:: EXERCISE ::
Reproduce without alteration the lines from the start of the rows through the line containing "Alex Eala advances to Round", including that line.

Text extractions at the page level:
####################

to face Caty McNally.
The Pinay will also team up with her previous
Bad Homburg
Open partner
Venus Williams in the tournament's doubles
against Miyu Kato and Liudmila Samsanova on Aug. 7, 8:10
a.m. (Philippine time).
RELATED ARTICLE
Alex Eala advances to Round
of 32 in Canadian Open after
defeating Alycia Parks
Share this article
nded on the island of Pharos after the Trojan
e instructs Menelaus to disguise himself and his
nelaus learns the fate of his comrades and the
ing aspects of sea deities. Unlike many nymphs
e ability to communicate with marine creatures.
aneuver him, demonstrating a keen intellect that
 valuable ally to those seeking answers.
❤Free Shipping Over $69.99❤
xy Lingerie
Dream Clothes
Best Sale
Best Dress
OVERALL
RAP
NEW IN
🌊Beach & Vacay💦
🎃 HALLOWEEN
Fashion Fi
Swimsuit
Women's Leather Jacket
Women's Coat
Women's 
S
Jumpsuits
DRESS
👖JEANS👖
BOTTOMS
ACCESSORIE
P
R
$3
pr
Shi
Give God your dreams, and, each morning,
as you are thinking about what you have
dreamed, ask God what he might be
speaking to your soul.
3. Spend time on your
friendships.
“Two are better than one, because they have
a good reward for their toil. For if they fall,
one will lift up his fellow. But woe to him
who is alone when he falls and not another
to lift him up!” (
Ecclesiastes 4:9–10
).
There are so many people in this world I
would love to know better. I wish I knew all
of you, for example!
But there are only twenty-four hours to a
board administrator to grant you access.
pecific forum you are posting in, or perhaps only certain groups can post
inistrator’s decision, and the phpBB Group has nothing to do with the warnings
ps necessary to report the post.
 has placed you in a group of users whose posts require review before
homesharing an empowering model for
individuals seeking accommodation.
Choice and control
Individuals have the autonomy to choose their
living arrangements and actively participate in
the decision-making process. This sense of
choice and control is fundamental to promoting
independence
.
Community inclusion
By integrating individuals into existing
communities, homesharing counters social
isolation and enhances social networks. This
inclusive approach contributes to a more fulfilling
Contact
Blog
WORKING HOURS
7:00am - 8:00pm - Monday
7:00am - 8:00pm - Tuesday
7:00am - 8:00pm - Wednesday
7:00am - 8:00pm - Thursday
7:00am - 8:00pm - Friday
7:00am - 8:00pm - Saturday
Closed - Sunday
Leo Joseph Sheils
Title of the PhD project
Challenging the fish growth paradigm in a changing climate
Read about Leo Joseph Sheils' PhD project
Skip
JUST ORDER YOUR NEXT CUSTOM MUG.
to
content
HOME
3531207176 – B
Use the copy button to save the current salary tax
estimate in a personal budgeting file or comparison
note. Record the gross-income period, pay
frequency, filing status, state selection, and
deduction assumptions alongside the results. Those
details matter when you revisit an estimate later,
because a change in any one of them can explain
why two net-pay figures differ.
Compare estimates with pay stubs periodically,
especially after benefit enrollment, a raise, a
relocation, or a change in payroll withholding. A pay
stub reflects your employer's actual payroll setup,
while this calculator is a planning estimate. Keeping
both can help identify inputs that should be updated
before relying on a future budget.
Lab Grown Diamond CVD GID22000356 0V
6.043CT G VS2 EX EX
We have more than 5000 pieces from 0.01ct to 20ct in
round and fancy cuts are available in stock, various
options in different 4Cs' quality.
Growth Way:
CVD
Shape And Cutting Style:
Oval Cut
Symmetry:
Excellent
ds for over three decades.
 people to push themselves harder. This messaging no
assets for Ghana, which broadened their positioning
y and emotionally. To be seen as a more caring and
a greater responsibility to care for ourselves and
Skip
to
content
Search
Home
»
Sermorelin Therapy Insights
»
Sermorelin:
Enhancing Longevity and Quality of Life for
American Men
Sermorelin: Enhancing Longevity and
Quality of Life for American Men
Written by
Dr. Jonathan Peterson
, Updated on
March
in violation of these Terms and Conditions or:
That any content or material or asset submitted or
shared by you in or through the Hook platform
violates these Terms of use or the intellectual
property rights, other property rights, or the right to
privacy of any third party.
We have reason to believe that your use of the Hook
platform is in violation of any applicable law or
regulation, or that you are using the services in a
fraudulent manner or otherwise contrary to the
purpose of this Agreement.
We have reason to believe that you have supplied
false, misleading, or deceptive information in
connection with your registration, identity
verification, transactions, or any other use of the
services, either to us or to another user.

####################

:: EXERCISE RESULT ::
to face Caty McNally.
The Pinay will also team up with her previous
Bad Homburg
Open partner
Venus Williams in the tournament's doubles
against Miyu Kato and Liudmila Samsanova on Aug. 7, 8:10
a.m. (Philippine time).
RELATED ARTICLE
Alex Eala advances to Round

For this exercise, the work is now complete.